= Mahmoud Ahmad Ibiary =

Mahmoud Ahmad Ibiary (محمود أحمد الإبياري; born 5 June 1952) is the deputy secretary general of the International Organisation of the Muslim Brotherhood and the editor is chief of the Muslim Brotherhood's weekly Risalat al-Ikhwan which is published in London.

== Media operations ==
Mahmoud is mentioned as the owner and webmaster of the official Muslim Brotherhood websites. He is also the editor in chief of the Muslim Brotherhood weekly Risalat al-Ikhwan and is involved in satellite TV channels linked to the Muslim Brotherhood in the Middle East like Ahrar25.

Ahrar25 started as a satellite channel and operated from Lebanon but had to shut down its activities when satellite operating companies Nile Sat and Kuwait's Gulf Sat Satellites removed all frequencies in late March 2014. "The two satellite companies' administrations notified Ahrar 25 that the decision was politically motivated and came following pressures from the Egyptian authorities." Currently the channel has only a presence on social media.

== International organisation of the Muslim Brotherhood ==
Since the early 2000s, Mahmoud has been based in London and works as the deputy secretary general of the International Organisation of the Muslim Brotherhood in close harmony with secretary general Ibrahim Munir. The two were part of the Egyptian Muslim Brotherhood delegation which was present at the funeral of former Turkish Prime Minister Necmettin Erbakan in 2011. Other Egyptian Muslim Brotherhood leaders who were present at Erbakan's funeral included Mahdi Akef, Mahmoud Ezzat, Saad El-Katatni, Ayman Aly and Youssef Nada.

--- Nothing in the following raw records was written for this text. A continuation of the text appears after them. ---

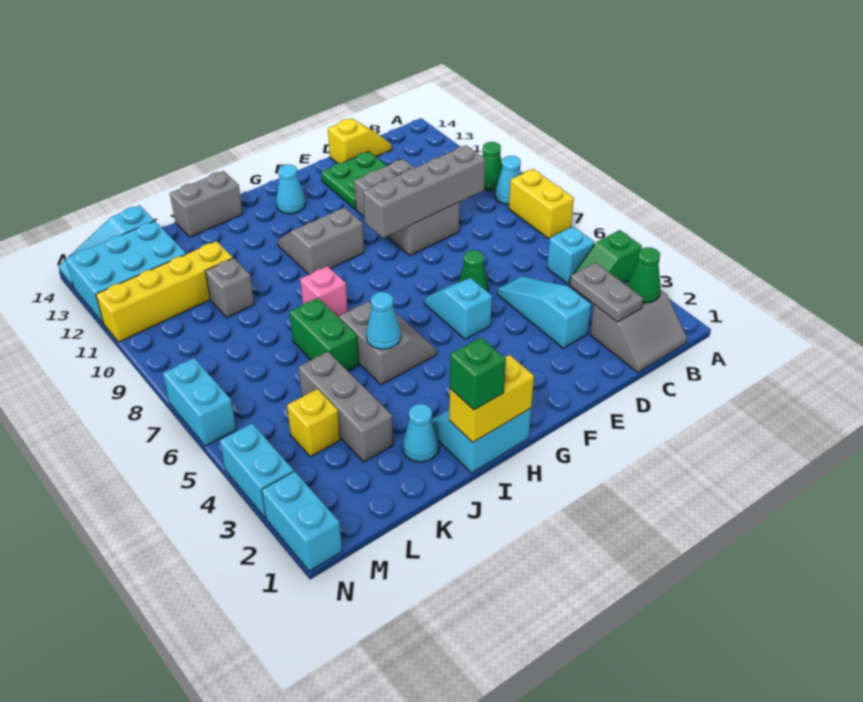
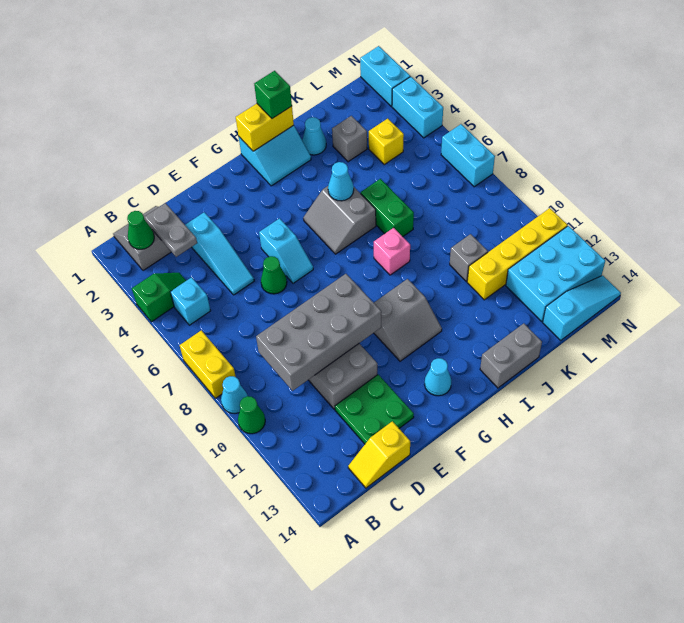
grey brick C9:F9 level 2 -> grey brick C9:F10 level 2
grey brick K3:K5 level 1 -> grey brick K3 level 1

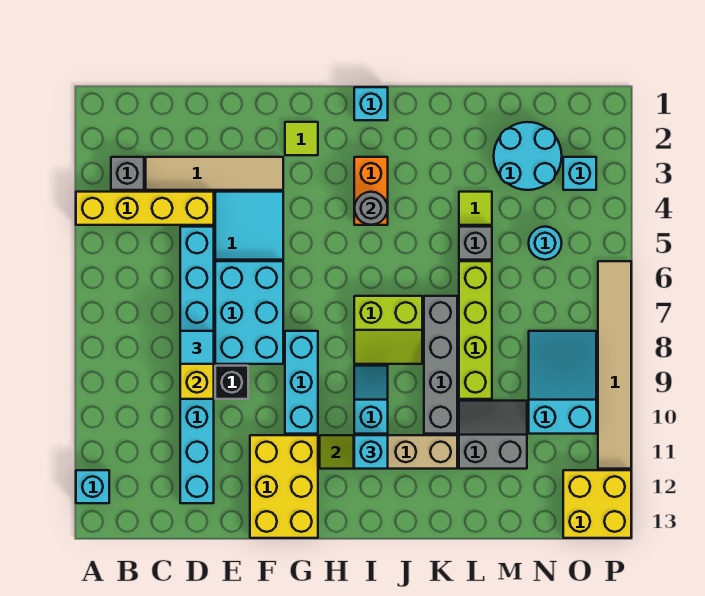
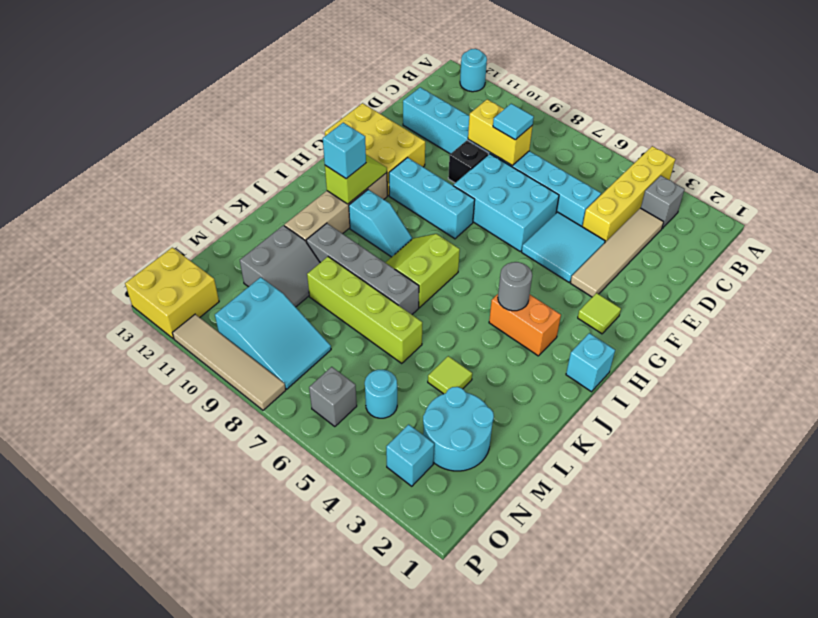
cyan brick A12 level 1 -> cyan round brick A12 level 1
grey brick L5 level 1 -> grey brick O6 level 1
tan tile P6:P11 level 1 -> tan tile P8:P11 level 1

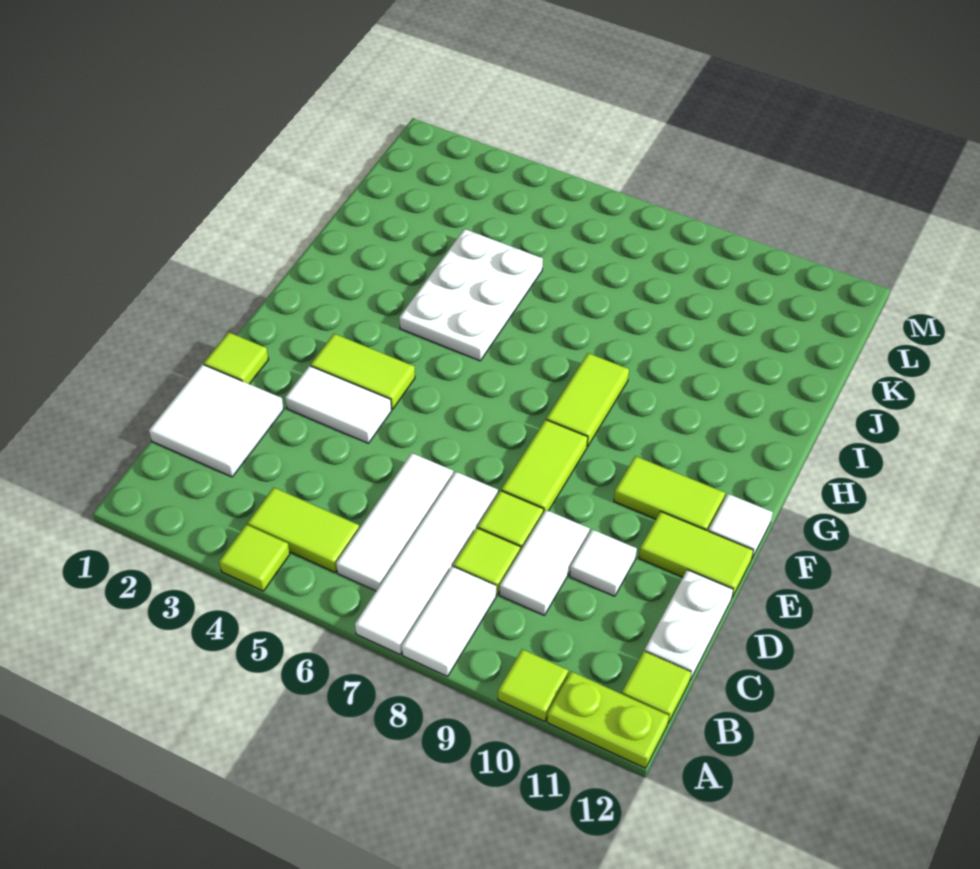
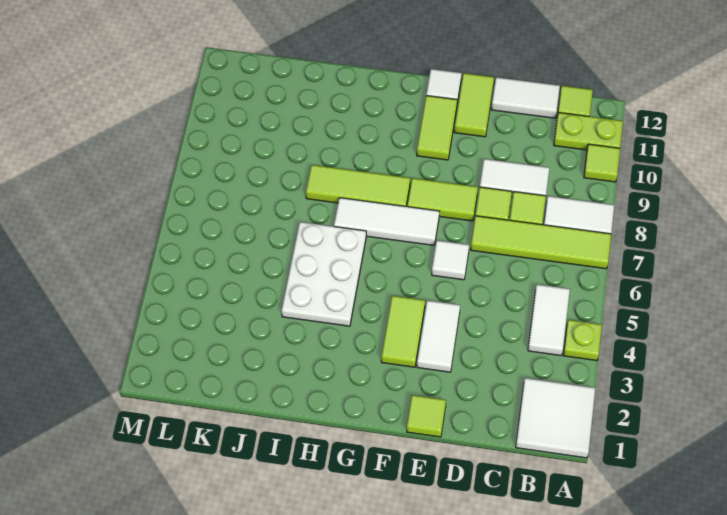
lime tile A4 level 1 -> lime plate A4 level 1
white tile A7:D7 level 1 -> lime tile A7:D7 level 1
lime plate A11:A12 level 1 -> lime plate A11:B11 level 1
lime tile B4:B5 level 1 -> white tile B4:B5 level 1
white tile B6:D6 level 1 -> white tile F7:H7 level 1
white tile C1:D2 level 1 -> white tile A1:B2 level 1
white plate C12:D12 level 1 -> white tile C12:D12 level 1
white tile D10 level 1 -> white tile E6 level 1
lime tile G8:H8 level 1 -> lime tile G8:I8 level 1
white plate H4:J5 level 1 -> white plate H4:I6 level 1

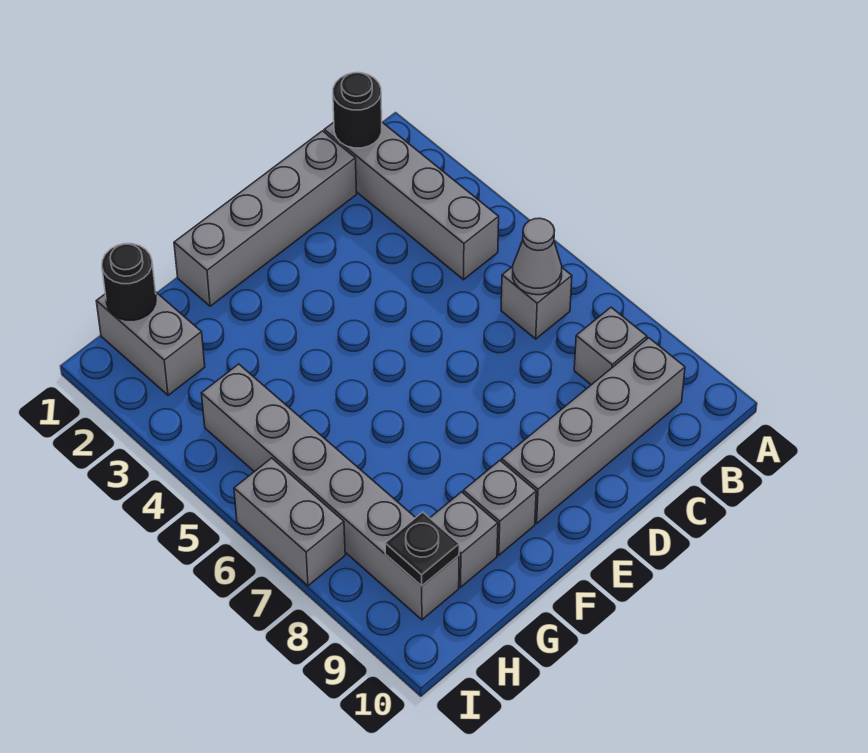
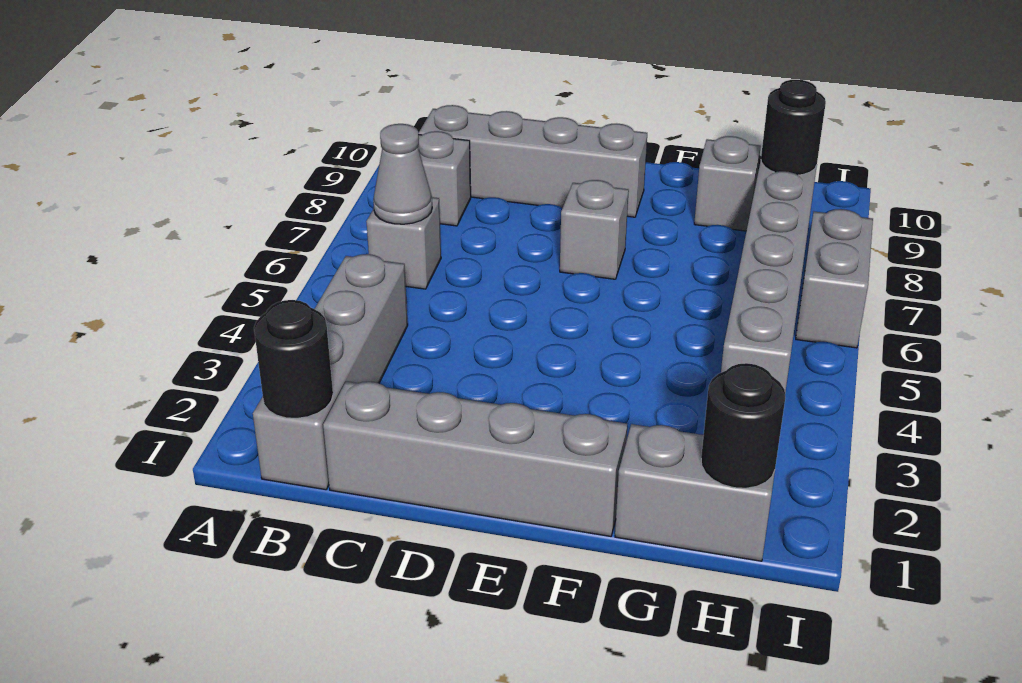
grey brick F9 level 1 -> grey brick E7 level 1
grey brick H1:H2 level 1 -> grey brick G1:H1 level 1
black plate H9 level 2 -> black round brick H9 level 2

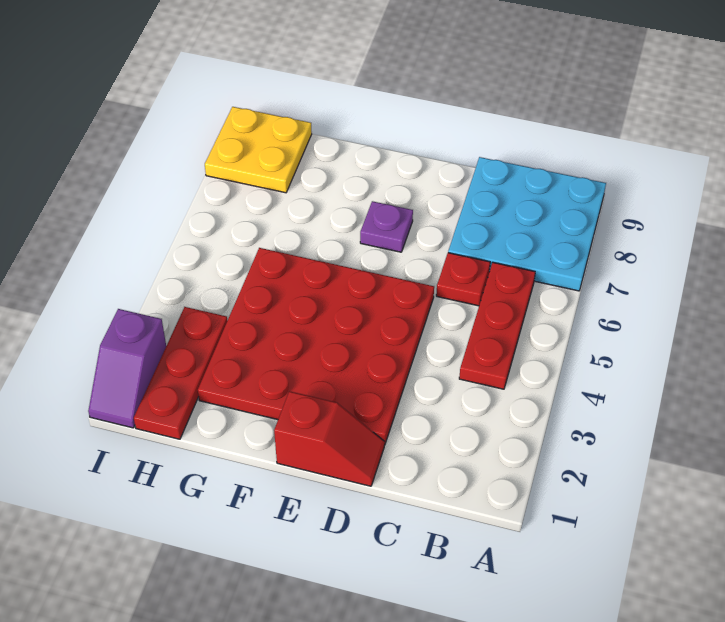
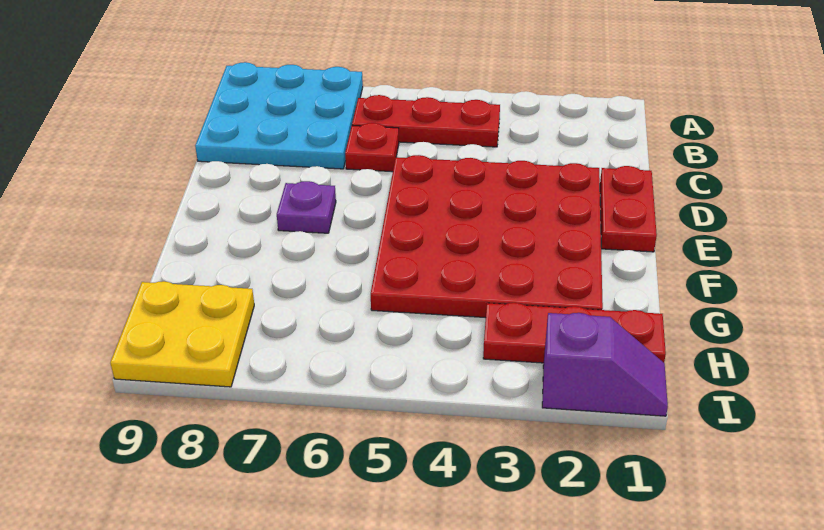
red slope D1:E1 level 1 top E -> red plate D1:E1 level 1

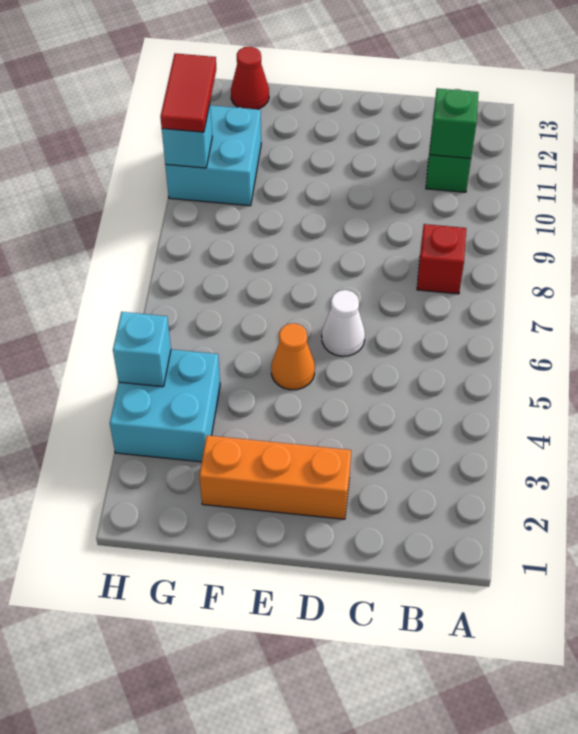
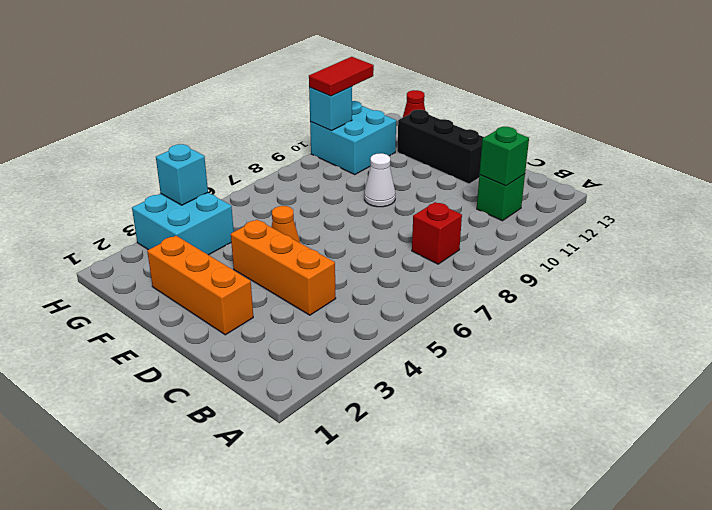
none -> orange brick C4:E4 level 1
white cone D6 level 1 -> white cone E9 level 1
none -> black brick D12:F12 level 1

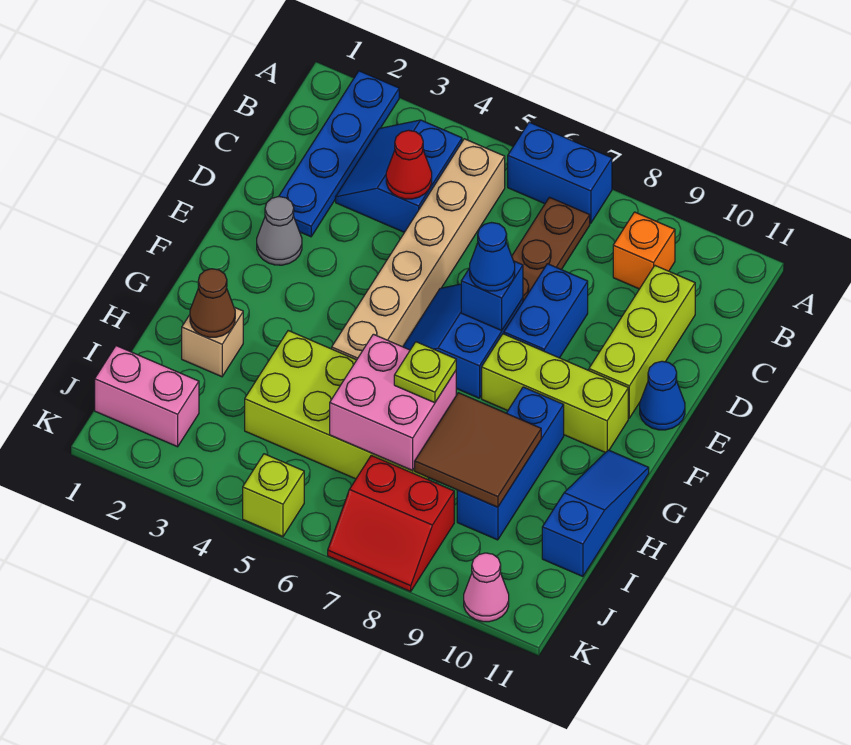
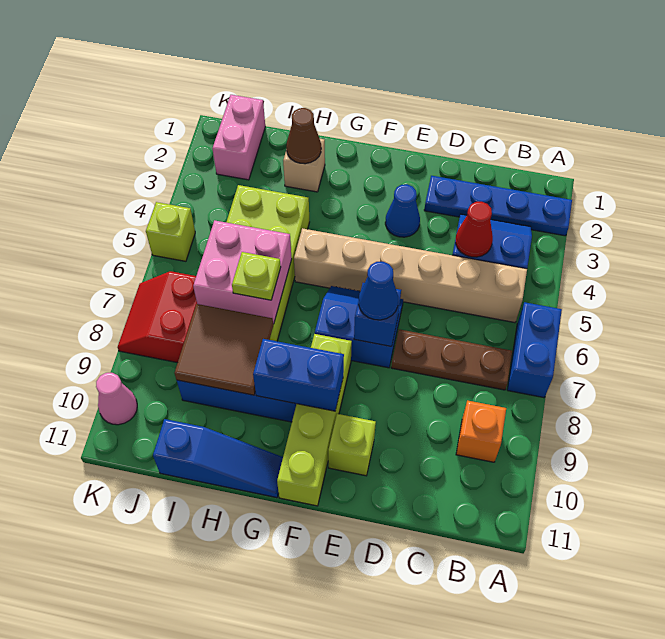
lime brick C10:E10 level 1 -> lime brick E10 level 1
blue brick D8:E8 level 1 -> blue brick F9:G9 level 2
grey cone E2 level 1 -> none
blue cone E11 level 1 -> blue cone E3 level 1
lime brick F8:F10 level 1 -> lime brick F8:F11 level 1

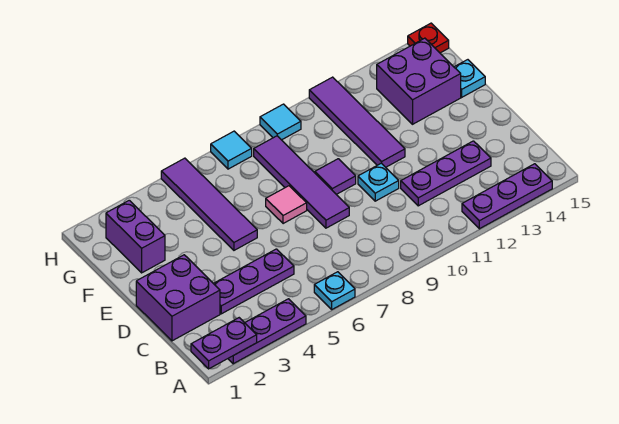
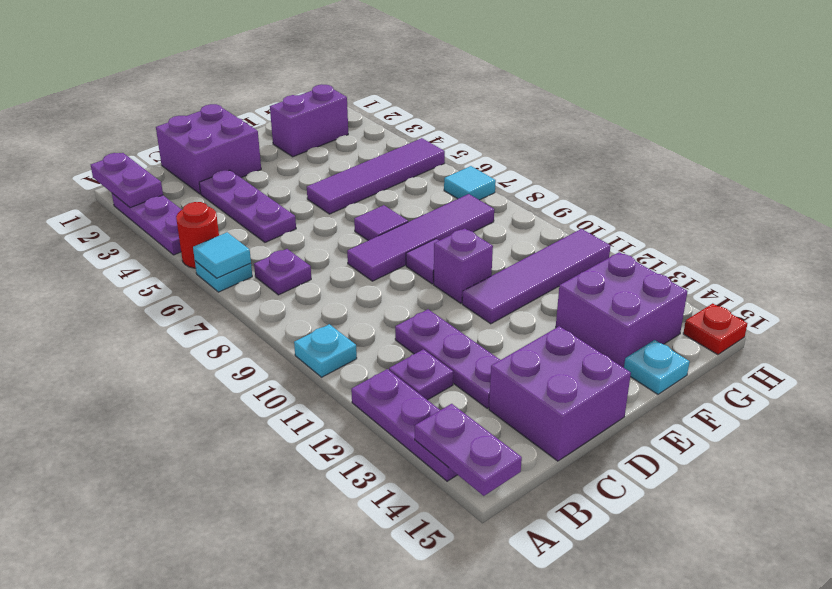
none -> red round brick A5 level 1
none -> purple plate A14:A15 level 2
none -> purple plate B7 level 1
none -> purple plate B12 level 1
none -> purple brick C14:D15 level 1
cyan plate D10 level 1 -> cyan plate A10 level 1
pink tile E7 level 1 -> purple tile E7 level 1
none -> purple brick E10 level 1
cyan tile H9 level 1 -> cyan tile A6 level 2

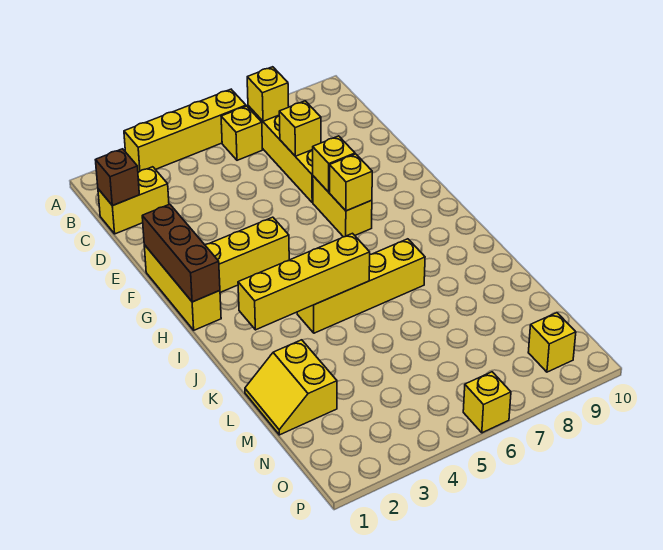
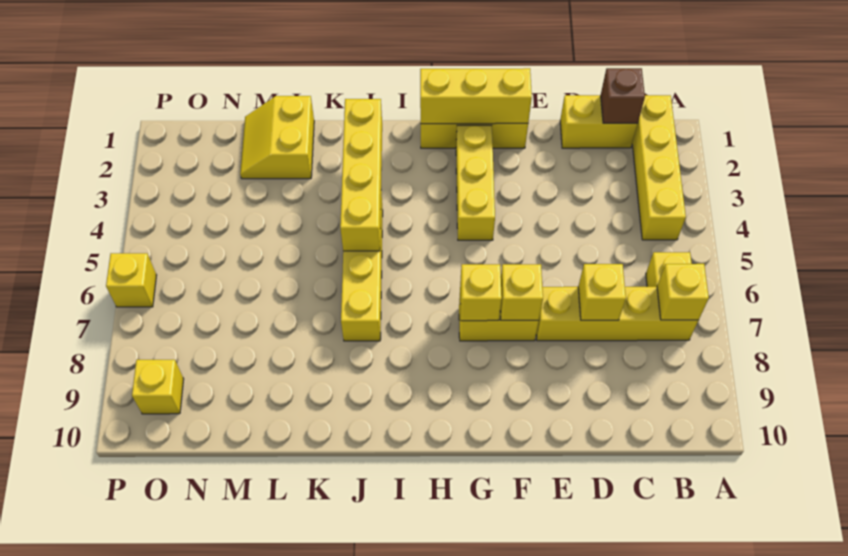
yellow brick A3:A6 level 1 -> yellow brick B1:B4 level 1
yellow brick C1:C2 level 1 -> yellow brick C1:D1 level 1
brown brick F1:H1 level 2 -> yellow brick F1:H1 level 2
yellow slope L1:M2 level 1 top 2 -> yellow slope L1:M2 level 1 top L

Since the 2013 Egyptian coup d'état the profile of Mahmoud became more prominent and has been more in the media.

== Media appearances ==
On 18 August 2013 a group of high-level Muslim Brotherhood members came together in the Westin Palace Hotel in Milan to strategize about the reaction to the military coup in Egypt. The meeting was organized by a local organization close to the Muslim Brotherhood, the Association for Liberty and Justice for Egypt, and the main speaker-leader present was Mahmoud Ibyari, who mentioned in the Italian press as 'the number three' of the Muslim Brotherhood. Following the meeting he gave a press conference where he focused on the fact that the Muslim Brotherhood would only use non-violent resistance to the army. Also in August 2013 Mahmoud was one of the main Muslim Brotherhood speakers on the Muslim Brotherhood friendly international Arabic news channel al-Jazeera.

== Lahore meeting ==

In November 2014 a meeting of leaders of Islamic movements from 30 countries met in Lahore, Pakistan, where they visited the three-day public gathering of Jamaat-e-Islami. The official Egyptian Muslim Brotherhood to the meeting consisted of Secretary-General Mahmoud Hussein, Mahmoud and Ibrahim Munir.